I've got a bunch of burst-y workloads that not easy to predict, and when they're running at their peak, they're doing important stuff that I'd rather not be terminated. Over-provisioning is one way to handle it, but then I risk OOM-ing the entire node. Throwing more memory at it is another solution but then we're paying a ton of money to let memory sit around unused.

link

RafalKorepta 1443 days ago

Is there any KEPs?

link

kube-system 1443 days ago

https://github.com/kubernetes/enhancements/issues/2400

link

jeffbee 1443 days ago

This article is a little confusing, so I just want to clarify something for the audience. It makes it sound like OOM killing is asynchronous, but it is not. The OOM killer kicks in as soon as you try to realize more memory than your cgroup's limit. The kernel will first attempt to reclaim memory and if that fails it will kill something. There isn't some grace period during which your cgroup can skate along over its limit.

link

kevin_nisbet 1443 days ago

Another area to consider is kernel memory accounting in the cgroup. So Kernel memory for sockets and the like, can get counted for in the cgroup / kubernetes pod. So this is another area where you shouldn't give 100% of the memory to the application if it needs to communicate or is busy on the network.

link

jeffbee 1443 days ago

It's also possible to boot with kmem accounting disabled, and I recommend it. Yes, it makes the accounting approximate, but kmem accounting is fundamentally unfair. Random cgroups get victimized by owning random slabs, and kernel reclaim is a mess of bugs.

link

benpope 1443 days ago

This is exactly the reason for the default 10% buffer between what we tell seastar it can have, and what we request for the cgroup with K8s.

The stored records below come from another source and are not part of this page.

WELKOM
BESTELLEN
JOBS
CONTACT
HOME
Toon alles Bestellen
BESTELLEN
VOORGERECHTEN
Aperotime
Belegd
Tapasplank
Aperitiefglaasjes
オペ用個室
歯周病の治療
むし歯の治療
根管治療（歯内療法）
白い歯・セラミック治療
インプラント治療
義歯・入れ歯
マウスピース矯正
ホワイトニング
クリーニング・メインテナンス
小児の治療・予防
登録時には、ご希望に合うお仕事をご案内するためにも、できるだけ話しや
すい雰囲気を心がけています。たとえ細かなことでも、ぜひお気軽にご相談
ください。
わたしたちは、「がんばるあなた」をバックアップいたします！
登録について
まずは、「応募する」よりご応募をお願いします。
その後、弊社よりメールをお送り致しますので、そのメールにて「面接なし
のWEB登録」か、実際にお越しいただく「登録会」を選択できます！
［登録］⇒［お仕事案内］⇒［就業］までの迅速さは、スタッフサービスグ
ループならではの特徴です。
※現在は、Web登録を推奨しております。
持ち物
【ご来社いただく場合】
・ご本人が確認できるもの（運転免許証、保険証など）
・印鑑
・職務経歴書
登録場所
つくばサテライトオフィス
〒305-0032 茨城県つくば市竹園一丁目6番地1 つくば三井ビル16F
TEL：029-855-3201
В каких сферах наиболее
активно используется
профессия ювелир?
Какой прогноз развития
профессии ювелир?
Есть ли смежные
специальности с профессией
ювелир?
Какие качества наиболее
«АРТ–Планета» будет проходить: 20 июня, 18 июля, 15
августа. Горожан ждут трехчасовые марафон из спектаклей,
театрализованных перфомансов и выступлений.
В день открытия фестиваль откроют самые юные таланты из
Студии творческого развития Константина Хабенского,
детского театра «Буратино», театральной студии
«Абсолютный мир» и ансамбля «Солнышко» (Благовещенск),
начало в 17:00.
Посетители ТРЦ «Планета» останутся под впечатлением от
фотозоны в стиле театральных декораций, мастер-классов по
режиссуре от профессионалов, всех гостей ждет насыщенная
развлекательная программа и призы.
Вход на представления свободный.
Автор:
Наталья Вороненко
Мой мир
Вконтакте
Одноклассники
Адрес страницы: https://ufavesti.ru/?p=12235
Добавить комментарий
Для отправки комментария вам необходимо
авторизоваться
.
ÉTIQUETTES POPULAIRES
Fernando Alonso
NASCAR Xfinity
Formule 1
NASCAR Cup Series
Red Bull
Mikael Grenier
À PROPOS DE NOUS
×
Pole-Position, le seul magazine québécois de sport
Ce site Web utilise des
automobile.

In one case we saw that the kernel was unable to allocate a TCP buffer, so it decided to OOMKill Redpanda.

link

nojito 1443 days ago

Redpanda is just amazing. it's definitely a sleeper project..but I love having it as a secret weapon.

link

mi_lk 1443 days ago

say more? In what ways is it amazing

link

somenewaccount1 1443 days ago

Tl;Dr, set memory constraints for you k8s containers, kubernetes-101.

link

RafalKorepta 1443 days ago

True, it is harder when you need to maximize resource utilization. The k8s scheduler did want we requested, but seastar and memory allocation in Redpanda show us (OOM) that POD sandbox has some overhead.

link